Question

Let $G$ be an algebraic group over an algebraically closed field $k$. Then G/H is a quasi-projective homogeneous G-variety for any closed subgroup $H$. Now, several times I have seen something like "Let $X$ be a homogeneous $G$-variety, i.e. $X = G/H$ for a closed subgroup $H$ of $G$" and I wonder if this "i.e." is correct. This would imply that any homogeneous $G$-variety is already quasi-projective. I think this is true, when $\mathrm{char}(k) = 0$, because then the canonical abstract isomorphism $\pi:X \rightarrow G/G _x$ is separable and thus an isomorphism of varieties for any $x \in X$ (is this correct?). But what about $\mathrm{char}(k) > 0$? Are there counter-examples or is any (quasi-projective) homogeneous $G$-variety up to isomorphism of the form $G/H$?

Answer 1

It depends on what you mean by "closed subgroup". If you mean a Zariski closed subset which forms a subgroup then the answer is no.
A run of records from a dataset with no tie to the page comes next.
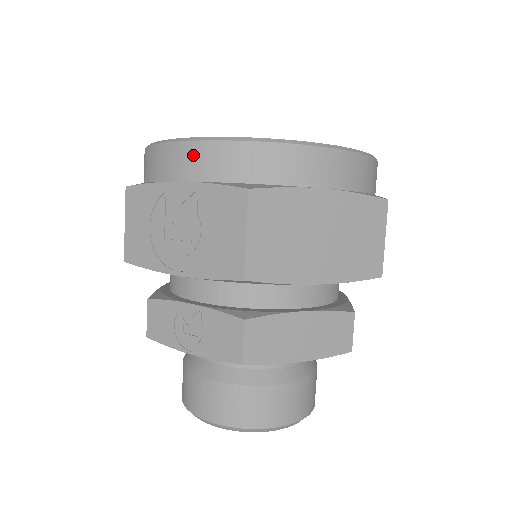
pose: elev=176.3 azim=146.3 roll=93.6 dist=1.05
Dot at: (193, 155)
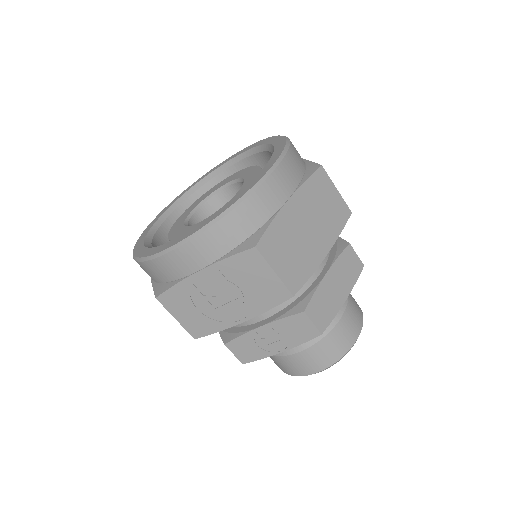
Dot at: (195, 250)
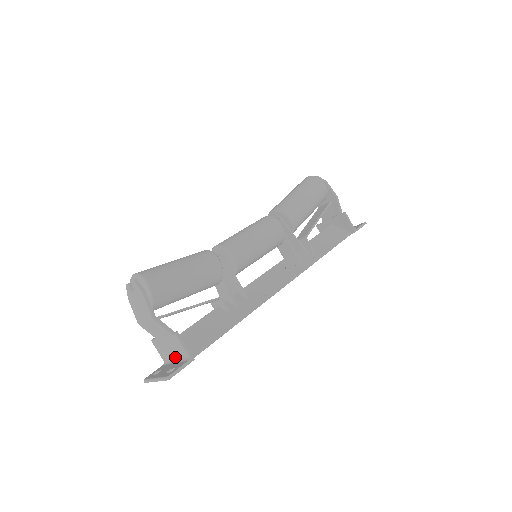
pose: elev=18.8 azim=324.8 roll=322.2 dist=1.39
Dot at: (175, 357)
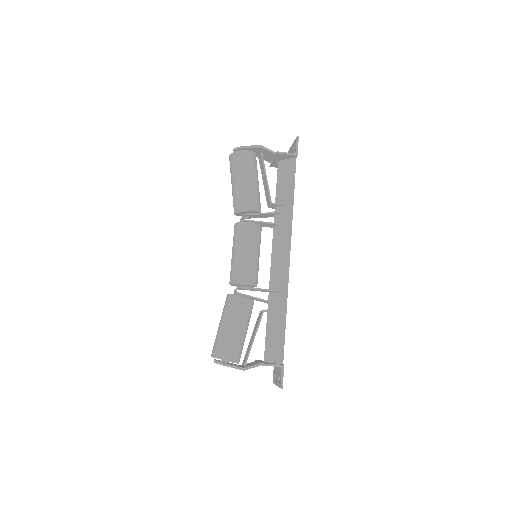
Dot at: occluded
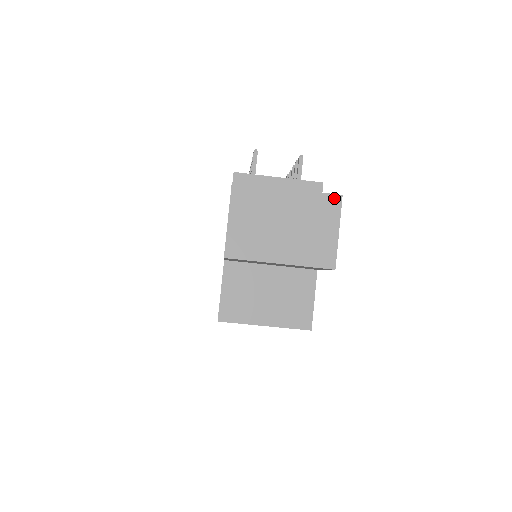
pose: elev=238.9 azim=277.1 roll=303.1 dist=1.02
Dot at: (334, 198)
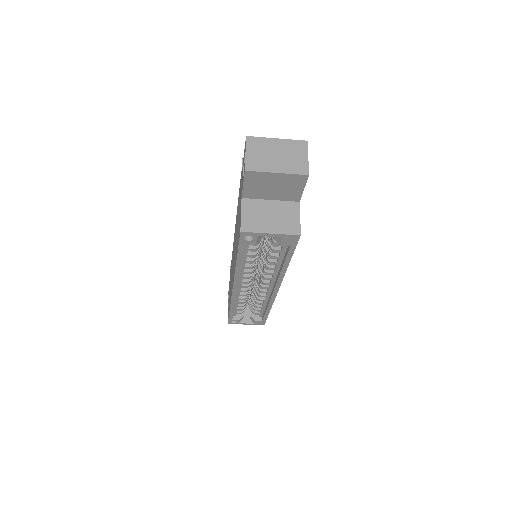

If you mean a closed subgroup scheme, then the answer is yes. An example where you need to use the second definition is the Frobenius map $F\colon G \to G^{(p)}$. If we let $G$ act on $G^{(p)}$ through $F$ then the action is transitive and indeed $G^{(p)}$ is isomorphic to $G/Ker F$. However, unless $G$ is zero-dimensional $Ker F$ is a non-trivial finite group scheme whose $k$-points consist of just the identity.

Note however that $G/H$ is always quasi-projective even when $H$ is a subgroup scheme so all homogeneous $G$-spaces are quasi-projective.

Answer 2

An aside: BCnrd's argument above shows that, over any perfect field $k$, $X$ is isomorphic to $G/H$ if and only if $X$ has a $k$-point. Otherwise, consider, e.g., conics with no point: they are homogeneous under a twist of $G=SO_3$ but are not $G/H$. I don't know what happens for more general base schemes.